### Source document
· · ·

Oncogenic microRNA: miR21 Signal Pathway unvealed

1. Background: miR-21

• miR-21 is one of the best-studied oncogenic microRNAs (“oncomiRs”).

• Like other miRNAs, it regulates gene expression post-transcriptionally.

• Mechanism: It binds to complementary sequences in the 3′-UTR of target mRNAs → leads to either mRNA degradation or translation inhibition.

• Its targets are mostly tumor suppressor genes, phosphatases, and pro-apoptotic proteins.

2. DUSP8 (Dual Specificity Phosphatase 8)

• DUSP8 is a MAPK phosphatase.

• It dephosphorylates and inactivates MAP kinases, especially:

  • JNK (c-Jun N-terminal kinase)

  • p38 MAPK

• By doing this, DUSP8 acts as a negative regulator of MAPK signaling, which is central to stress response, proliferation, and apoptosis.

3. Molecular Interaction: miR-21 → DUSP8

• miR-21 directly binds to the 3′-UTR of DUSP8 mRNA.

• This results in:

  • Suppression of DUSP8 expression (reduced protein levels).

  • Loss of phosphatase activity against JNK/p38 MAPKs.

4. Pathway Consequences

• With less DUSP8, the JNK and p38 MAPK pathways remain phosphorylated (active).

• Outcomes:

  • Enhanced cell proliferation (due to sustained MAPK signaling).

  • Reduced apoptosis (as JNK/p38 balance is shifted).

  • Tumor progression, invasion, and chemoresistance in many cancers (glioblastoma, breast, gastric, etc.).

5. Simplified Flow

miR-21 ↑ → binds DUSP8 mRNA 3′-UTR → DUSP8 ↓ 
→ JNK/p38 MAPK dephosphorylation blocked → JNK/p38 stay active 
→ proliferation ↑, apoptosis ↓ → oncogenesis

✅ So, miR-21 acts like a brake-remover: by silencing DUSP8, it prevents the “off-switch” for stress-activated MAPKs, leading to unchecked cancer cell signaling.

· · ·

### Dataset section
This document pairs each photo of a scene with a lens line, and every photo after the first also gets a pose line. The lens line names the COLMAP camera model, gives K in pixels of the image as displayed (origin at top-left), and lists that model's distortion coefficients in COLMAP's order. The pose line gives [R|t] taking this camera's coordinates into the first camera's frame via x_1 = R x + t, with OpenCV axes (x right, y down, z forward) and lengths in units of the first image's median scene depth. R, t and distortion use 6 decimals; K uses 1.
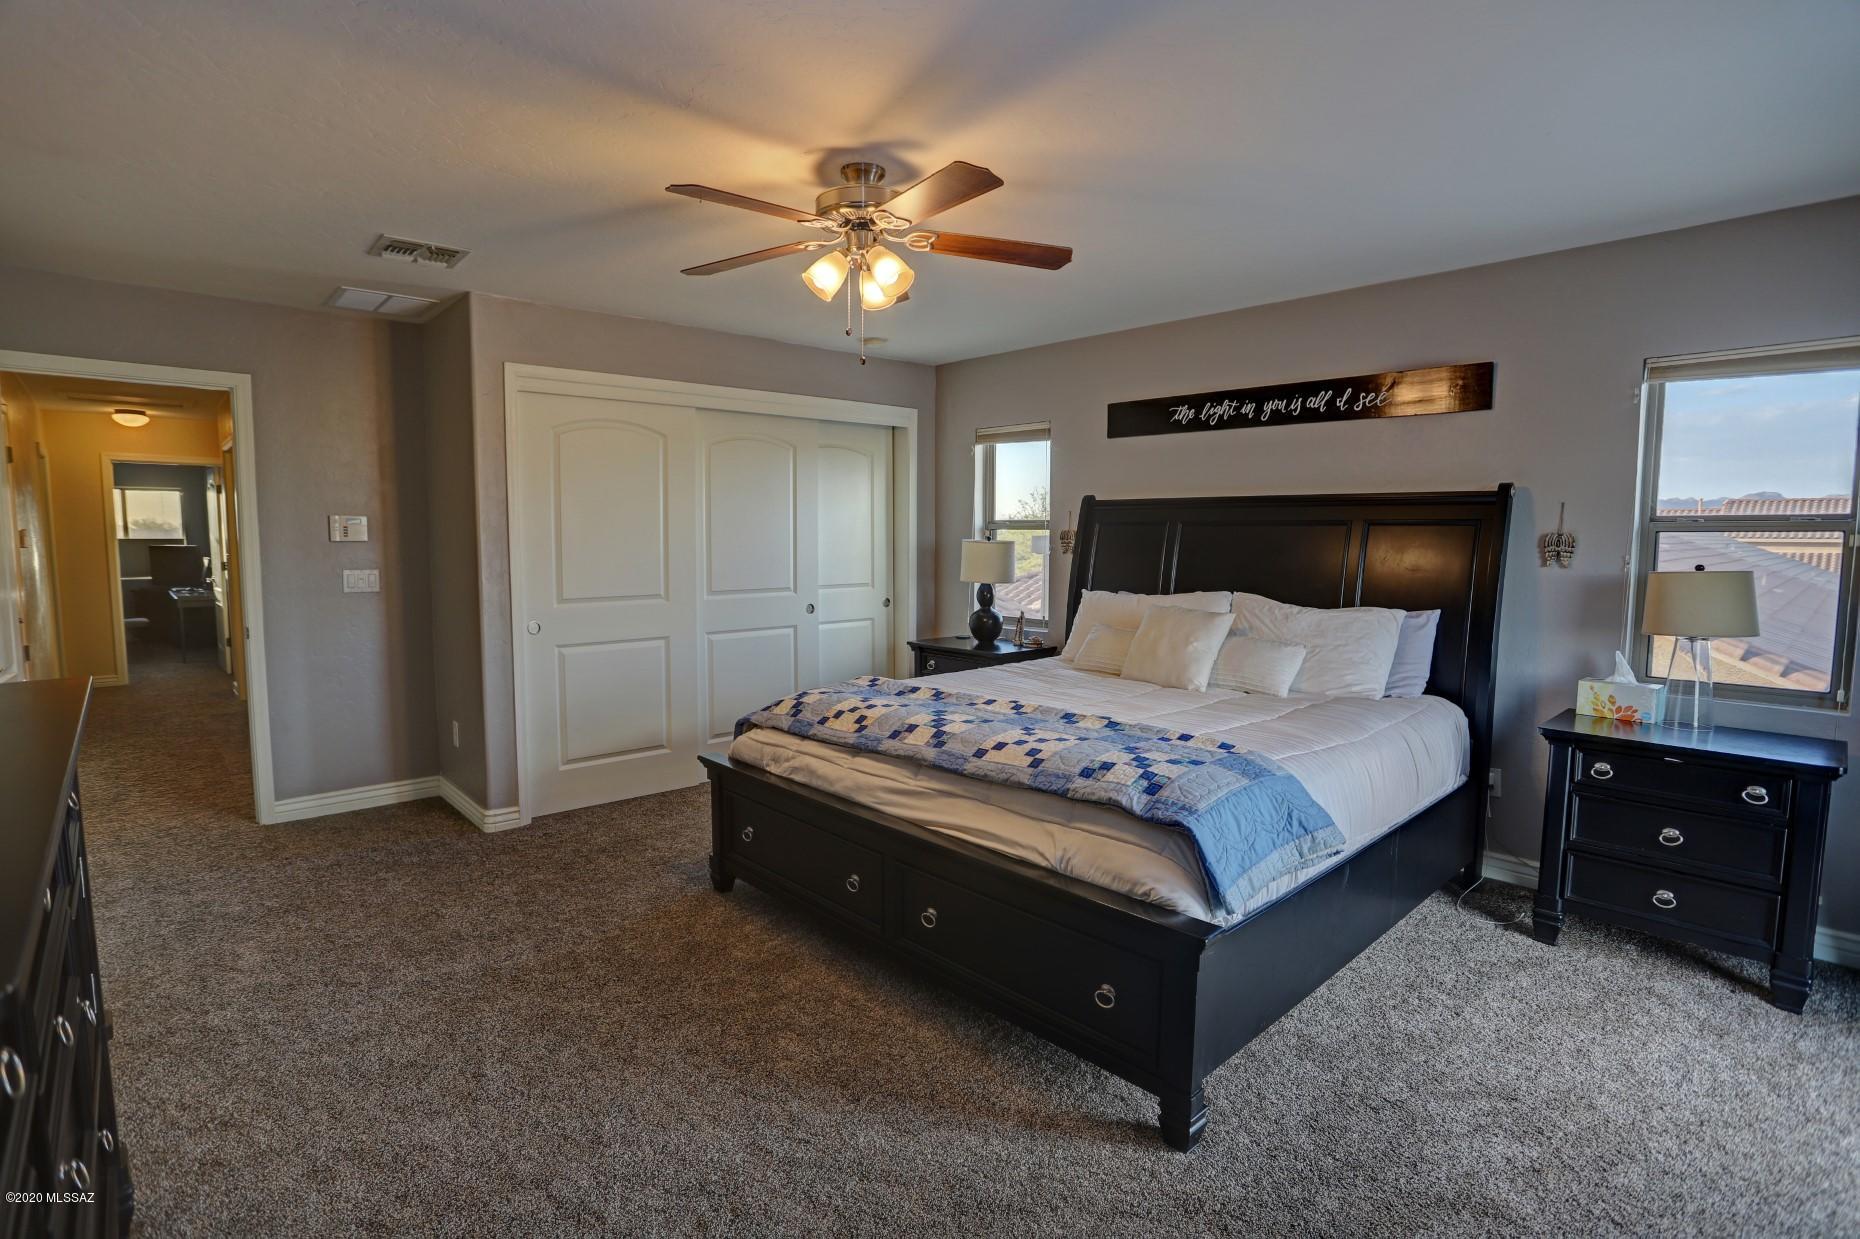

· · ·

### What you will do
(a) Rewrite the part of the miR-21 overview starting with "1. Background: miR-21" and going on through "and pro-apoptotic proteins.", putting "translational repression" in place of "translation inhibition".
(b) Answer these from the miR-21 overview:
(i) Which two MAP kinases does DUSP8 especially dephosphorylate and inactivate?
(ii) To which region of DUSP8 mRNA does miR-21 directly bind?
(iii) Which cancers are named as examples where tumor progression, invasion, and chemoresistance occur?
Base every answer on the miR-21 overview alone.

### Exercise answers
(a)
1. Background: miR-21

• miR-21 is one of the best-studied oncogenic microRNAs (“oncomiRs”).

• Like other miRNAs, it regulates gene expression post-transcriptionally.

• Mechanism: It binds to complementary sequences in the 3′-UTR of target mRNAs → leads to either mRNA degradation or translational repression.

• Its targets are mostly tumor suppressor genes, phosphatases, and pro-apoptotic proteins.

(b)
(i) JNK (c-Jun N-terminal kinase) and p38 MAPK
(ii) The 3′-UTR
(iii) Glioblastoma, breast, and gastric cancers